- Directed by: Gail Maurice
- Written by: Gail Maurice
- Produced by: Gail Maurice Jamie Manning
- Starring: Keris Hope Hill Melanie Bray Constant Bernard Alex Trahan
- Cinematography: Celiana Cárdenas
- Edited by: Shaun Rykiss
- Production companies: Assini Productions Night Market
- Distributed by: Photon Films
- Release date: September 9, 2022 (TIFF);
- Running time: 92 minutes
- Country: Canada
- Languages: English French Cree

= Rosie (2022 film) =

2022 Canadian film by Gail Maurice

Rosie is a 2022 Canadian comedy-drama film, written, produced, and directed by Gail Maurice. Maurice's feature directorial debut and an expansion of her 2018 short film of the same name, the film centres on Rosie (Keris Hope Hill), a young First Nations girl who is sent to live with her aunt Frédérique (Melanie Bray) in Montreal after her mother's death, and learns the value of rebuilding chosen family from Fred and her two-spirit friends Flo (Constant Bernard) and Mo (Alex Trahan).

The cast also includes Josée Young, Brandon Oakes, Jocelyne Zucco, Arlen Aguayo-Stewart, Jean Pearson, Tony De Santis, Xavier Yuvens, Pierre Simpson, Ron Lea, Domenico Fiore, Joseph Claude Dubois, Mike Ross, Matt Raffy and David Thompson.

The film was shot in Hamilton, Ontario, in 2021.

It premiered in the Discovery program at the 2022 Toronto International Film Festival on September 9, 2022. It was subsequently selected as the closing film of the 2022 imagineNATIVE Film and Media Arts Festival.

==Critical response==

Courtney Small of That Shelf wrote that "while the film has several important things to say, its overly sweet packaging takes away some of the overall impact of its commentary. Despite not delivering the knockout punch one hopes for, there is still enough here to maintain one’s interest in both the film and whatever Maurice creates next. ROSIE reminds us that one can find community in the direst of situations, sometimes you just need to choose who that family will be."

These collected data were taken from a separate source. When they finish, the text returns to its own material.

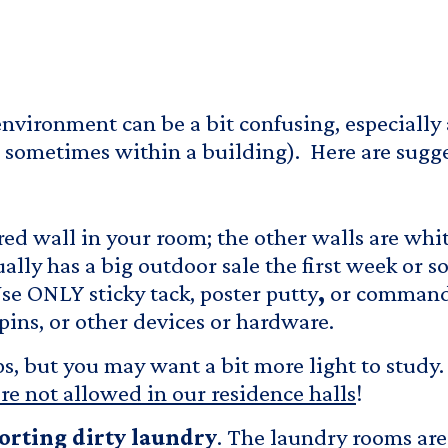
nvironment can be a bit confusing, especially
 sometimes within a building). Here are sugge
red wall in your room; the other walls are whi
ly has a big outdoor sale the first week or so
se ONLY sticky tack, poster putty
,
or command 
pins, or other devices or hardware.
 but you may want a bit more light to study. A
re not allowed in our residence halls
!
porting dirty laundry
. The laundry rooms are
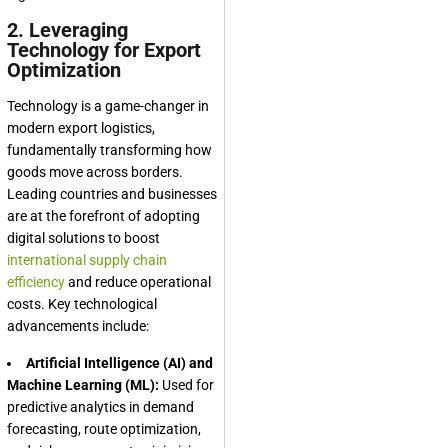
2. Leveraging
Technology for Export
Optimization
Technology is a game-changer in
modern export logistics,
fundamentally transforming how
goods move across borders.
Leading countries and businesses
are at the forefront of adopting
digital solutions to boost
international supply chain
efficiency
and reduce operational
costs. Key technological
advancements include:
Artificial Intelligence (AI) and
Machine Learning (ML):
Used for
predictive analytics in demand
forecasting, route optimization,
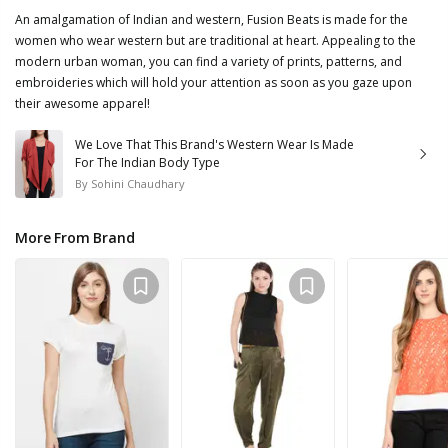
An amalgamation of Indian and western, Fusion Beats is made for the
women who wear western but are traditional at heart. Appealing to the
modern urban woman, you can find a variety of prints, patterns, and
embroideries which will hold your attention as soon as you gaze upon
their awesome apparel!
We Love That This Brand's Western Wear Is Made
For The Indian Body Type
By
Sohini Chaudhary
More From Brand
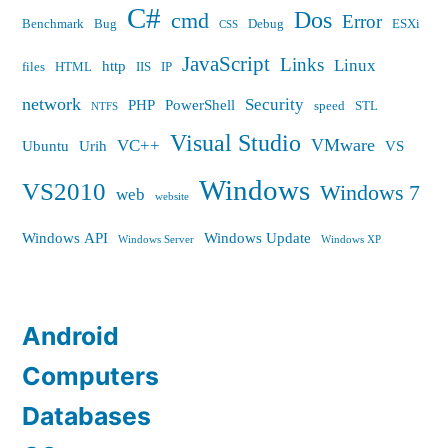
C#
Dos
cmd
Error
Benchmark
Bug
Debug
ESXi
CSS
JavaScript
Links
Linux
http
files
HTML
IIS
IP
network
Security
PHP
PowerShell
speed
STL
NTFS
Visual Studio
VMware
VC++
Ubuntu
Urih
VS
Windows
VS2010
Windows 7
web
website
Windows API
Windows Update
Windows Server
Windows XP
Android
Computers
Databases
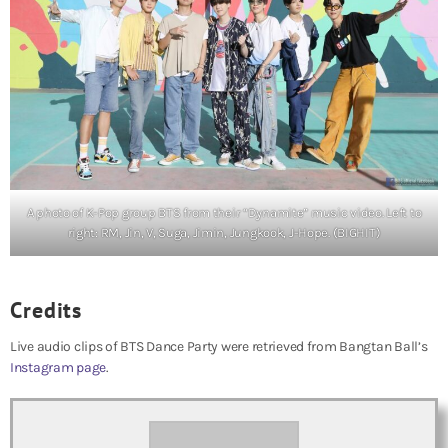
A photo of K-Pop group BTS from their “Dynamite” music video. Left to
right: RM, Jin, V, Suga, Jimin, Jungkook, J-Hope. (BIGHIT)
Credits
Live audio clips of BTS Dance Party were retrieved from Bangtan Ball’s
Instagram page
.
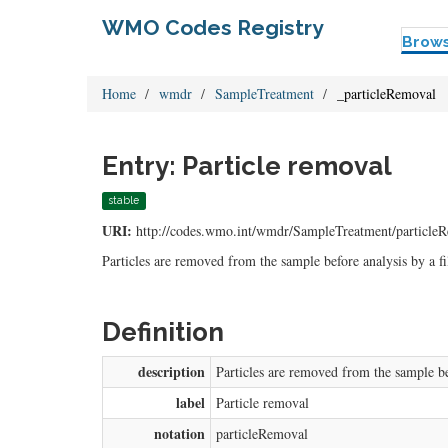
WMO Codes Registry
Brow
Home
wmdr
SampleTreatment
_particleRemoval
Entry: Particle removal
stable
URI:
http://codes.wmo.int/wmdr/SampleTreatment/particle
Particles are removed from the sample before analysis by a fil
Definition
description
Particles are removed from the sample bef
label
Particle removal
notation
particleRemoval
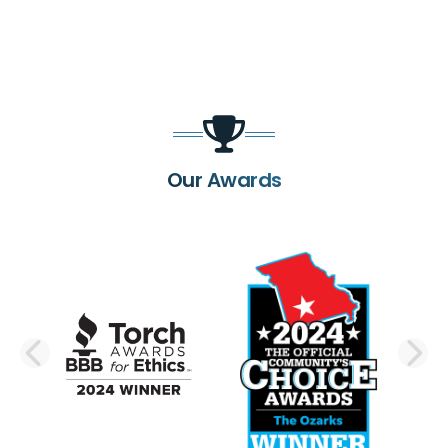
Our Awards
PREVIOUS SLIDE
N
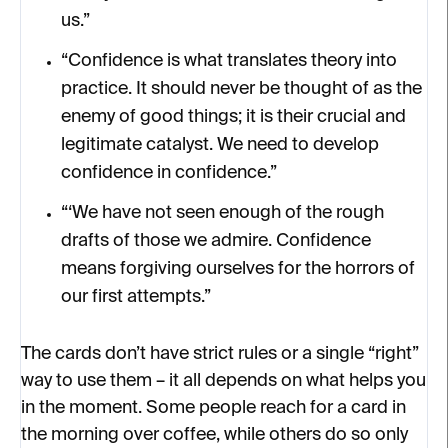
us.”
“Confidence is what translates theory into
practice. It should never be thought of as the
enemy of good things; it is their crucial and
legitimate catalyst. We need to develop
confidence in confidence.”
“‘We have not seen enough of the rough
drafts of those we admire. Confidence
means forgiving ourselves for the horrors of
our first attempts.”
The cards don’t have strict rules or a single “right”
way to use them – it all depends on what helps you
in the moment. Some people reach for a card in
the morning over coffee, while others do so only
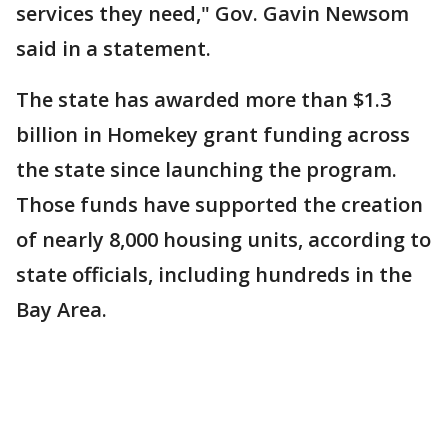
services they need," Gov. Gavin Newsom
said in a statement.
The state has awarded more than $1.3
billion in Homekey grant funding across
the state since launching the program.
Those funds have supported the creation
of nearly 8,000 housing units, according to
state officials, including hundreds in the
Bay Area.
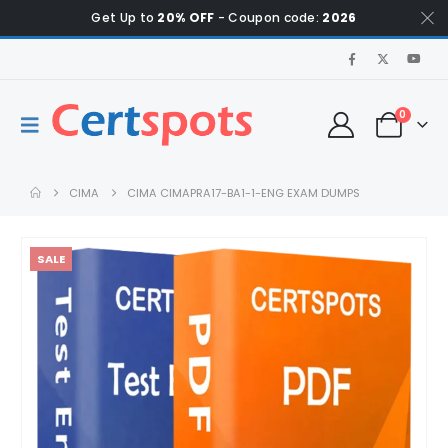
Get Up to
20% OFF
- Coupon code:
2026
0
CIMA
CIMA CIMAPRA17-BA1-1-ENG EXAM DUMPS
SALE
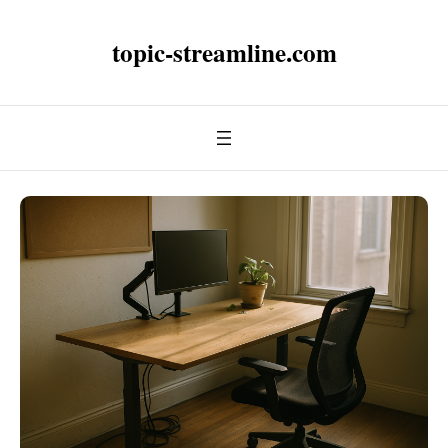
topic-streamline.com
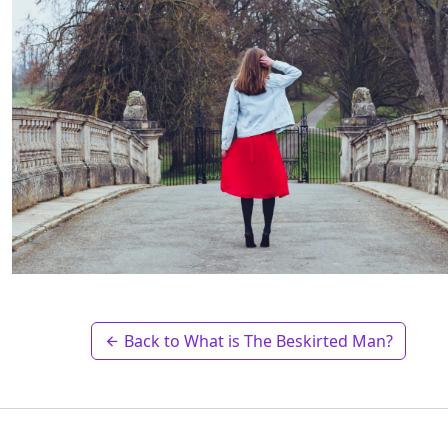
Back to What is The Beskirted Man?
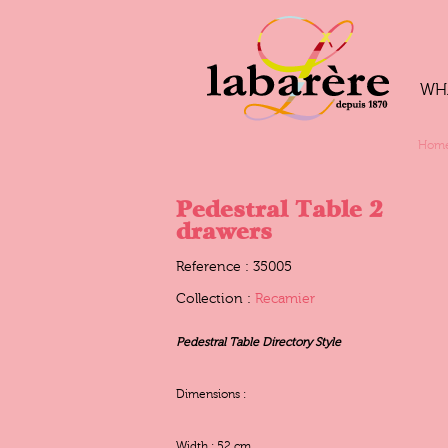
WH
Hom
Pedestral Table 2
drawers
Reference : 35005
Collection :
Recamier
Pedestral Table Directory Style
Dimensions :
Width : 52 cm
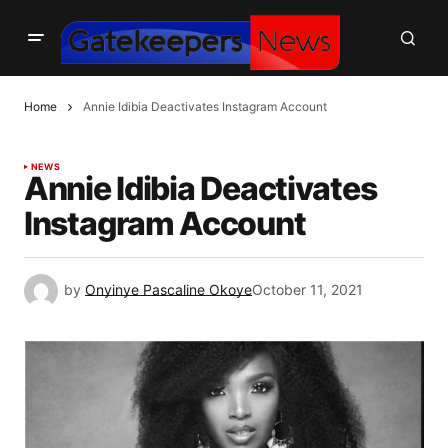
Home
Annie Idibia Deactivates Instagram Account
NEWS
Annie Idibia Deactivates
Instagram Account
by
Onyinye Pascaline Okoye
October 11, 2021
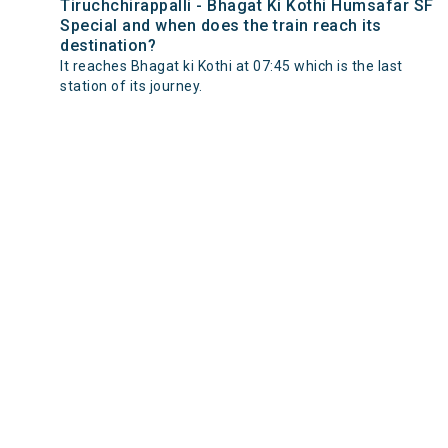
Tiruchchirappalli - Bhagat Ki Kothi Humsafar SF
Special and when does the train reach its
destination?
It reaches Bhagat ki Kothi at 07:45 which is the last
station of its journey.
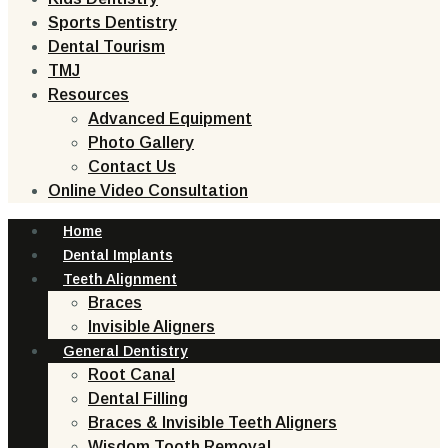
Sports Dentistry
Dental Tourism
TMJ
Resources
Advanced Equipment
Photo Gallery
Contact Us
Online Video Consultation
Home
Dental Implants
Teeth Alignment
Braces
Invisible Aligners
General Dentistry
Root Canal
Dental Filling
Braces & Invisible Teeth Aligners
Wisdom Tooth Removal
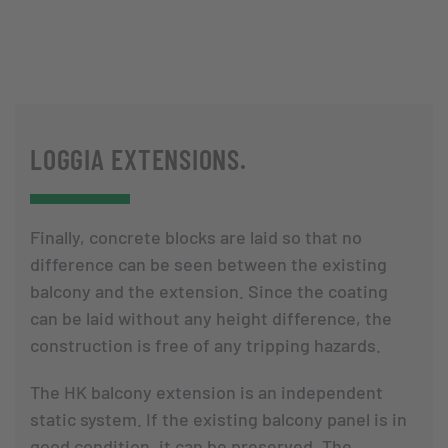
LOGGIA EXTENSIONS.
Finally, concrete blocks are laid so that no
difference can be seen between the existing
balcony and the extension. Since the coating
can be laid without any height difference, the
construction is free of any tripping hazards.
The HK balcony extension is an independent
static system. If the existing balcony panel is in
good condition, it can be preserved. The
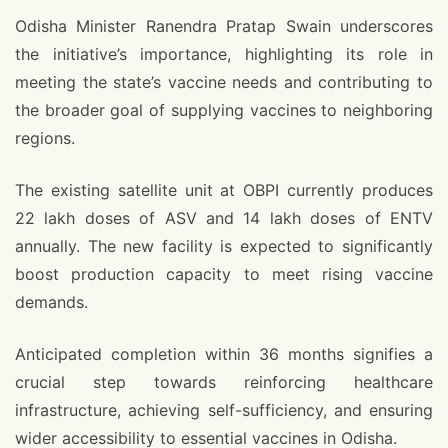
Odisha Minister Ranendra Pratap Swain underscores
the initiative’s importance, highlighting its role in
meeting the state’s vaccine needs and contributing to
the broader goal of supplying vaccines to neighboring
regions.
The existing satellite unit at OBPI currently produces
22 lakh doses of ASV and 14 lakh doses of ENTV
annually. The new facility is expected to significantly
boost production capacity to meet rising vaccine
demands.
Anticipated completion within 36 months signifies a
crucial step towards reinforcing healthcare
infrastructure, achieving self-sufficiency, and ensuring
wider accessibility to essential vaccines in Odisha.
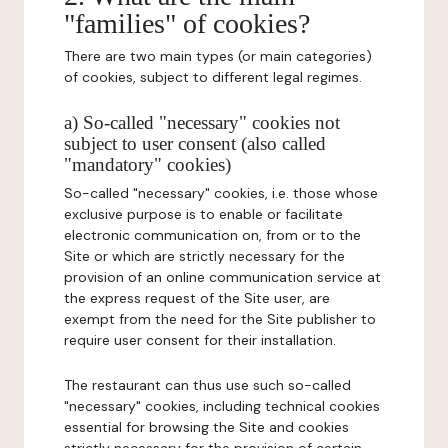
"families" of cookies?
There are two main types (or main categories)
of cookies, subject to different legal regimes.
a) So-called "necessary" cookies not
subject to user consent (also called
"mandatory" cookies)
So-called "necessary" cookies, i.e. those whose
exclusive purpose is to enable or facilitate
electronic communication on, from or to the
Site or which are strictly necessary for the
provision of an online communication service at
the express request of the Site user, are
exempt from the need for the Site publisher to
require user consent for their installation.
The restaurant can thus use such so-called
"necessary" cookies, including technical cookies
essential for browsing the Site and cookies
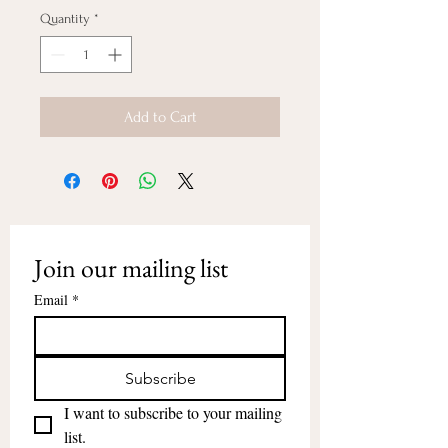
Quantity
*
Add to Cart
Join our mailing list
Email
*
Subscribe
I want to subscribe to your mailing 
list.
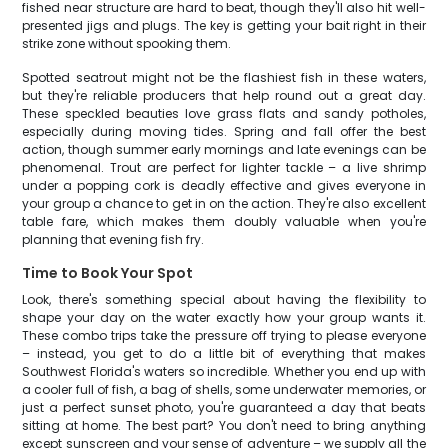
fished near structure are hard to beat, though they'll also hit well-
presented jigs and plugs. The key is getting your bait right in their
strike zone without spooking them.
Spotted seatrout might not be the flashiest fish in these waters,
but they're reliable producers that help round out a great day.
These speckled beauties love grass flats and sandy potholes,
especially during moving tides. Spring and fall offer the best
action, though summer early mornings and late evenings can be
phenomenal. Trout are perfect for lighter tackle – a live shrimp
under a popping cork is deadly effective and gives everyone in
your group a chance to get in on the action. They're also excellent
table fare, which makes them doubly valuable when you're
planning that evening fish fry.
Time to Book Your Spot
Look, there's something special about having the flexibility to
shape your day on the water exactly how your group wants it.
These combo trips take the pressure off trying to please everyone
– instead, you get to do a little bit of everything that makes
Southwest Florida's waters so incredible. Whether you end up with
a cooler full of fish, a bag of shells, some underwater memories, or
just a perfect sunset photo, you're guaranteed a day that beats
sitting at home. The best part? You don't need to bring anything
except sunscreen and your sense of adventure – we supply all the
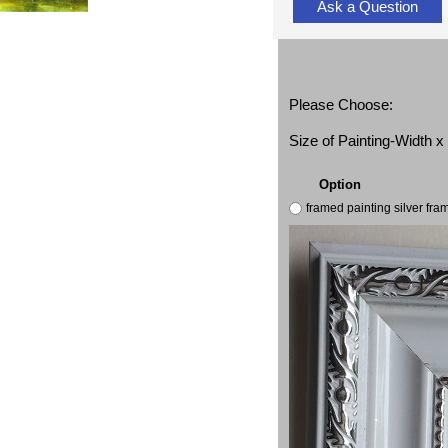
Ask a Question
Please Choose:
Size of Painting-Width 
Option
framed painting silver fr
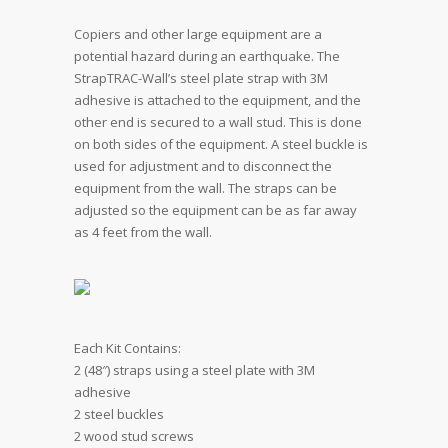
Copiers and other large equipment are a
potential hazard during an earthquake. The
StrapTRAC-Wall’s steel plate strap with 3M
adhesive is attached to the equipment, and the
other end is secured to a wall stud. This is done
on both sides of the equipment. A steel buckle is
used for adjustment and to disconnect the
equipment from the wall. The straps can be
adjusted so the equipment can be as far away
as 4 feet from the wall.
Each Kit Contains:
2 (48″) straps using a steel plate with 3M
adhesive
2 steel buckles
2 wood stud screws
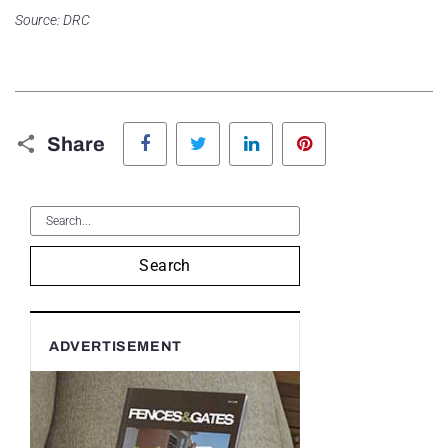
Source: DRC
Facebook
Twitter
LinkedIn
Pinterest
Share
Search
ADVERTISEMENT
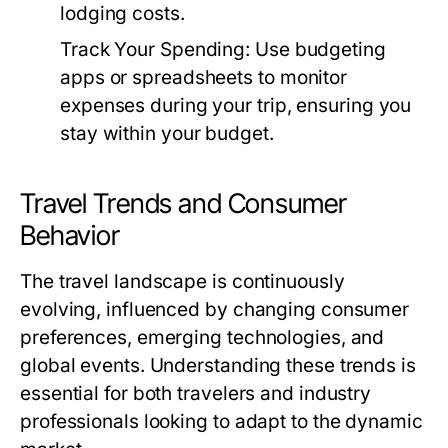
lodging costs.
Track Your Spending:
Use budgeting
apps or spreadsheets to monitor
expenses during your trip, ensuring you
stay within your budget.
Travel Trends and Consumer
Behavior
The travel landscape is continuously
evolving, influenced by changing consumer
preferences, emerging technologies, and
global events. Understanding these trends is
essential for both travelers and industry
professionals looking to adapt to the dynamic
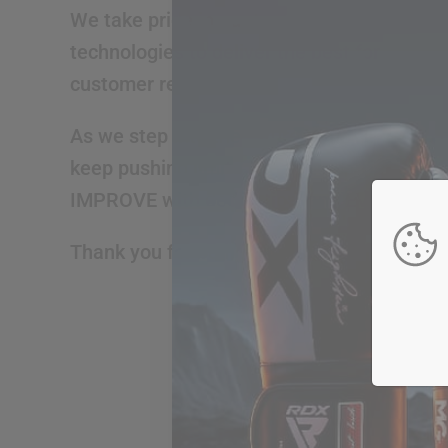
We take pride in our two-decades-old lega
technologies to deliver the best for our c
customer relationships.
As we step into the future, we promise to 
keep pushing limits, breaking barriers, an
IMPROVE with dedication, and EVOLVE into 
Thank you for being a part of our journey.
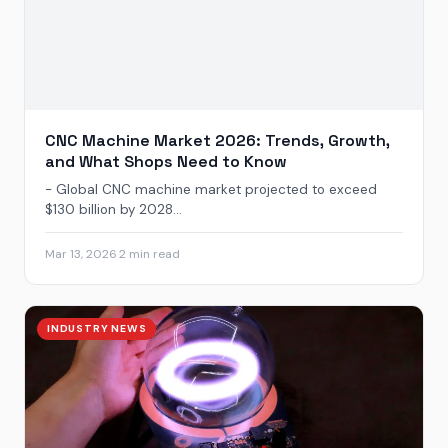
CNC Machine Market 2026: Trends, Growth,
and What Shops Need to Know
- Global CNC machine market projected to exceed
$130 billion by 2028...
Mar 13, 2026
·
2 min read
INDUSTRY NEWS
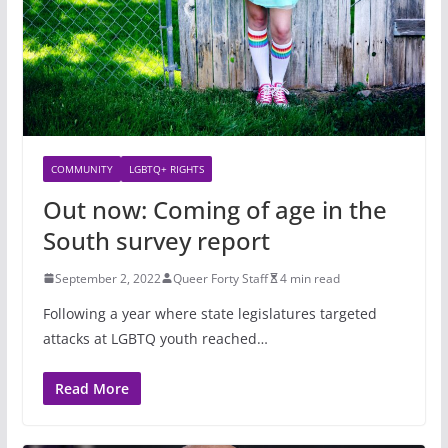
COMMUNITY
LGBTQ+ RIGHTS
Out now: Coming of age in the
South survey report
September 2, 2022
Queer Forty Staff
4 min read
Following a year where state legislatures targeted
attacks at LGBTQ youth reached…
Read More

The film was named to TIFF's annual year-end Canada's Top Ten list for 2022.

==Awards==
The film was shortlisted for the Directors Guild of Canada's 2022 Jean-Marc Vallée DGC Discovery Award.

It won the award for Best Canadian Feature Film at the 2022 Festival international du cinéma francophone en Acadie, and the Audience Choice award at the 2022 imagineNATIVE Film and Media Arts Festival.

It also won Best Feature Film at the 2024 Sundar Prize Film Festival.